**EXERCISE GOAL:**
Report how many lines in the data include "more", with the number as the only reply.

**Entries taken from a collection:**
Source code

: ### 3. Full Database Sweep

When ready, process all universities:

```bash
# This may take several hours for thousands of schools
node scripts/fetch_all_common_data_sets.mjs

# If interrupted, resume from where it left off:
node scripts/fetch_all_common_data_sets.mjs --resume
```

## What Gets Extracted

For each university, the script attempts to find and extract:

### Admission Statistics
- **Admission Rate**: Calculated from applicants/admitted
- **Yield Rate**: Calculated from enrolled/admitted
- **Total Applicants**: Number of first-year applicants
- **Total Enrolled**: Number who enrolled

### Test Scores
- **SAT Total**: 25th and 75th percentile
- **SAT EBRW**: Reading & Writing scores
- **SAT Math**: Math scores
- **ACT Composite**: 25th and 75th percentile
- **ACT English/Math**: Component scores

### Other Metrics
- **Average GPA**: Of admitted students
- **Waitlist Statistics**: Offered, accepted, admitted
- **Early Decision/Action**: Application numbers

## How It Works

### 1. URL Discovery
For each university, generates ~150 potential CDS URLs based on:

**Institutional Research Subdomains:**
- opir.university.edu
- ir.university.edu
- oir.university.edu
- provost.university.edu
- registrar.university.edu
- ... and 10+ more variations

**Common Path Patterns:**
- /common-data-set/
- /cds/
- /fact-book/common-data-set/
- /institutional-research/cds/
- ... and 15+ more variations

**TASK RESPONSE:**
2